Un mouvement en expansion

Lupita Nyong’o, Chimamanda Ngozi Adichie, Solange Knowles… Les femmes noires qui s’affichent au naturel se font de plus en plus visibles. Selon Judith Dorvil, le documentaire Good Hair ** (réalisé en 2009 par l’acteur Chris Rock) a subitement révélé au monde l’énergie que plusieurs consacrent à défriser, lisser, tresser… « La publicité nous a longtemps dicté qu’il fallait dompter les cheveux “grichus” et en pagaille. Après Good Hair, des personnalités ont commencé à s’afficher autrement, avec le crâne rasé ou des cheveux frisés. »

« C’est un mouvement qui s’inscrit aussi dans un souci d’être conscient de ce qu’on met sur notre corps et dans nos cheveux. Plusieurs recherches scientifiques ont démontré que les produits lissants sont liés au développement de fibromes, qui touchent d’ailleurs quatre fois plus les femmes noires », souligne Abisara Machold.

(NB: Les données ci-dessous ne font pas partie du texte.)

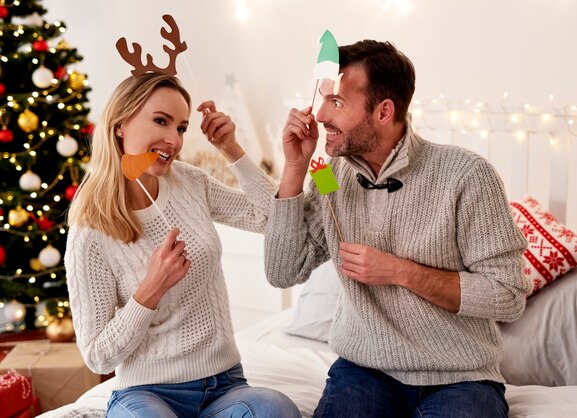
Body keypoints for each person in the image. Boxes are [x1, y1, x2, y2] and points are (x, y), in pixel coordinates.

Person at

Dans un salon-boutique de la rue Jean-Talon Ouest, dans le quartier montréalais de Parc-Extension, les produits défrisants qui promettent une crinière lisse comme de la soie sont au premier plan. Une des employées, une jeune Ghanéenne de 18 ans, Goldie Gyamg, nous entraîne vers le rayon des produits pour cheveux naturels, qui est en expansion, dit-elle.

Goldie, qui a reçu sa première permanente lissante à l’âge de 6 ans, est en processus de transition vers le naturel et porte des tresses attachées à ses cheveux, en attendant qu’ils repoussent. Si les écoles québécoises n’ont pas de codes stricts comme en Afrique du Sud, la pression des pairs peut se faire très forte, affirme-t-elle. « Pendant mes années de secondaire, personne ne portait ses cheveux au naturel. »

Avec des entreprises comme Les Mimis, des salons comme InHAIRitance, des jeunes Sud-Africaines qui montent au créneau pour être libérées des diktats, et l’apparition sur le marché d’une foule de produits bios pour traiter et modeler les cheveux crépus, l’approche chimique est en perte de vitesse.